▸ WORK TO COMPLETE:
Render every text line in the rows below as a Markdown table with the columns "No." and "Text," numbering the lines in order and skipping blank lines. Leave the pictures out of the table.

=== STORED DATA ===

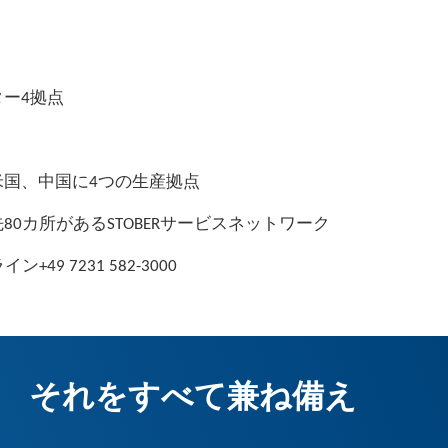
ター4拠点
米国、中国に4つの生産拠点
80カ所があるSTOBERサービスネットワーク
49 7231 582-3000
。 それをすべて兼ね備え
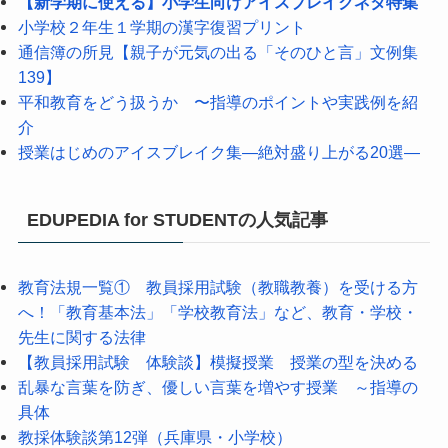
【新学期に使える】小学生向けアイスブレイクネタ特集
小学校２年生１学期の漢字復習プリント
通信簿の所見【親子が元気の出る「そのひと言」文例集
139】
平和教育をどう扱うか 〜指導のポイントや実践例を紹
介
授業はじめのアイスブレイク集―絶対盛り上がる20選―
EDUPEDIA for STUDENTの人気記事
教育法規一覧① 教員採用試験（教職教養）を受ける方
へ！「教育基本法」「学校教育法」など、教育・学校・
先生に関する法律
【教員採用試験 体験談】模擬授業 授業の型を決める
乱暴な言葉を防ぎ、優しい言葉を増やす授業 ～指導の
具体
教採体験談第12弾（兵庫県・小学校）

===

▸ EXERCISE SOLUTION:
| No. | Text |
|---|---|
| 1 | ター4拠点 |
| 2 | 米国、中国に4つの生産拠点 |
| 3 | 80カ所があるSTOBERサービスネットワーク |
| 4 | 49 7231 582-3000 |
| 5 | 。 それをすべて兼ね備え |
| 6 | 【新学期に使える】小学生向けアイスブレイクネタ特集 |
| 7 | 小学校２年生１学期の漢字復習プリント |
| 8 | 通信簿の所見【親子が元気の出る「そのひと言」文例集 |
| 9 | 139】 |
| 10 | 平和教育をどう扱うか 〜指導のポイントや実践例を紹 |
| 11 | 介 |
| 12 | 授業はじめのアイスブレイク集―絶対盛り上がる20選― |
| 13 | EDUPEDIA for STUDENTの人気記事 |
| 14 | 教育法規一覧① 教員採用試験（教職教養）を受ける方 |
| 15 | へ！「教育基本法」「学校教育法」など、教育・学校・ |
| 16 | 先生に関する法律 |
| 17 | 【教員採用試験 体験談】模擬授業 授業の型を決める |
| 18 | 乱暴な言葉を防ぎ、優しい言葉を増やす授業 ～指導の |
| 19 | 具体 |
| 20 | 教採体験談第12弾（兵庫県・小学校） |